Looking through an old Ring magazine just after Monzon had retired.,John Ort [Bought] ,wrote an article asking who would be the next middleweight champion. Among the names featured were Mike Colbert no1. ! David Love no5.! Leo Saenz no10.! Looking at their records up to that time I have ask WTF had any of them done to be top ten ranked? This was the time of the infamous American Championships promoted by Don King. It seems some of the Ring staff were already holding out their hands for green backs to be pressed into them.
Boxing was a much more regional sport back then — if you were the best middleweight on the West Coast, as David Love was, you were considered worthy of consideration of a ranking. Same as being the best in the UK, etc. Love was around this time running through the highly-regarded Philadelphia middleweights — beating Willie Monroe and soon to beat Bennie Briscoe and Boogaloo Watts, so I think the writer’s assessment of him as contender material is pretty solid. (Consider that in this same time frame, a rising Marvin Hagler had lost to Watts and Monroe, whatever the fairness of one of those decisions, and hadn’t come into his own yet.) Saenz was less proven but had two losses — one, avenged, to journeyman Mike Baker and another fairly competitive decision to Emile Griffith. He was probably considered a rising prospect, although by 1978 he had been weeded out. Curious to see who you think should have been cited based on what we knew in late 1976.
I have the December 1977 issue of Boxing Illustrated. They ranked the top 50 in each division. What's interesting is Hugo Corro would be World Middleweight champ by April 1978 ... and in the December issue of Boxing Illustrated they had Corro ranked 33rd in the world at middleweight. (Side note: They also listed Leon Spinks as the #50 heavyweight in their December 1977 issue. He'd be World Champ by February 1978.) So, not a lot of the "unbiased" ratings folks were on the Corro and Spinks bandwagons as they entered 1978.

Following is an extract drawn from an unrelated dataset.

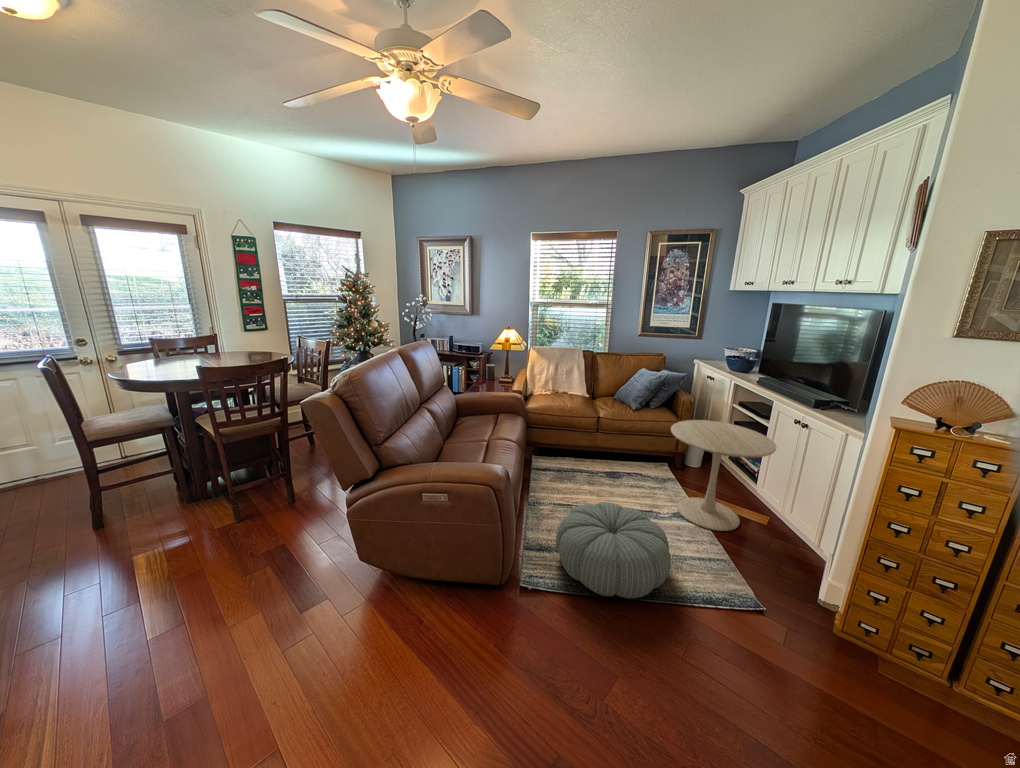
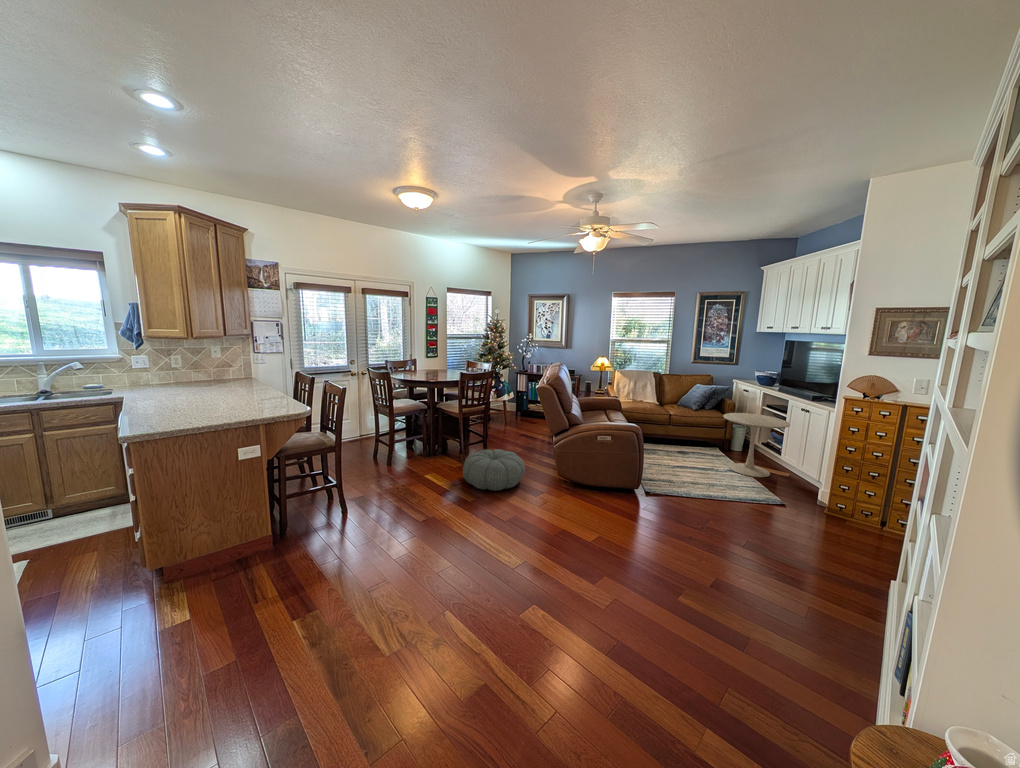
pouf: present [556,502,671,598] -> present [463,449,525,491]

In that issue, Boxing Illustrated have David Love #10, Mike Colbert #11 and Leo Saenz wasn't in the top 50. The top 10 was 1. Rodrigo Valdes 2. Marvin Hagler 3. Ronnie Harris 4. Gratien Tonna 5. Alan Minter 6. Loucif Hamani 7. Bennie Briscoe 8. Eckhard Dagge 9. Maurice Hope 10. David Love (They ranked middleweights and junior middleweights together. So the ratings must be from August 1, 1977, before Dagge lost to Mattioli.)
Interesting but I'm referring specifically to the Ring's ratings. B I's are certainly more realistic there imo.
People lament today’s boxers avoiding tough competition to protect their zeroes. But if a guy has some losses … he shouldn’t be ranked? I don’t see how losing by KO is different than losing by decision. A loss is a loss.
Being kod 7 times in39 fights once by a super light weight indicates chin issues to me.You think a ko loss is equal to a decision loss? Twelve losses in 39 fights isnt," some losses ,"its nearly a third. Love lost by 1 rd ko to Vicente Medina,13-27-4 By decision to Alfonso Gonzalez 6-5-0 & 3-2-0 John Dunn Were they tough competition? Saenz v Griffith score cards 44-46,45-48,41-49.Griffith was 37 years old.
I know you guys are bringing up Love's career losses and questioning why he was in the top 10. But remember - and I don't need to tell you guys this - ratings are not based on career record, but most recent results. And Love was experiencing a fantastic mid-career period where it all came together. His wins over Tat-Tap Makathini, Willie Monroe, Bobby Watts and Bad News Wallace were phenomenal at the time, which shot him right up the ratings. Now, I was as surprised as everybody when he KO'd Monroe, but then I watched the televised Bobby Watts fight, which was part of Don King's ABC tourney. And I was stunned. One would think Watts was a southpaw the way Love was catching him with a straight right, but Bobby was right-handed and getting caught with Love's sucker punch. That career resurgence may have been brief, but Love earned his rating the hard way.
Kelvin Seabrooks lost 22 times, 11 by KO. Guess he never should have gotten a chance. And yes, a loss is a loss. Losing decisions and getting KO’d show up in the same column.
Seabrooks lost 9 of those fights AFTER he got his title shot, which was only an alphabet strap anyway, so that's a silly remark.It makes as much logical sense as saying Ezzard Charles has 25 losses, so he shouldn't have gotten a title shot,totally ignoring the fact that 20 of them happened AFTER he won the title. Box Rec also has a separate column for ko losses,which are universally seen as more damning than decision losses. I think you are arguing for the sake of arguing.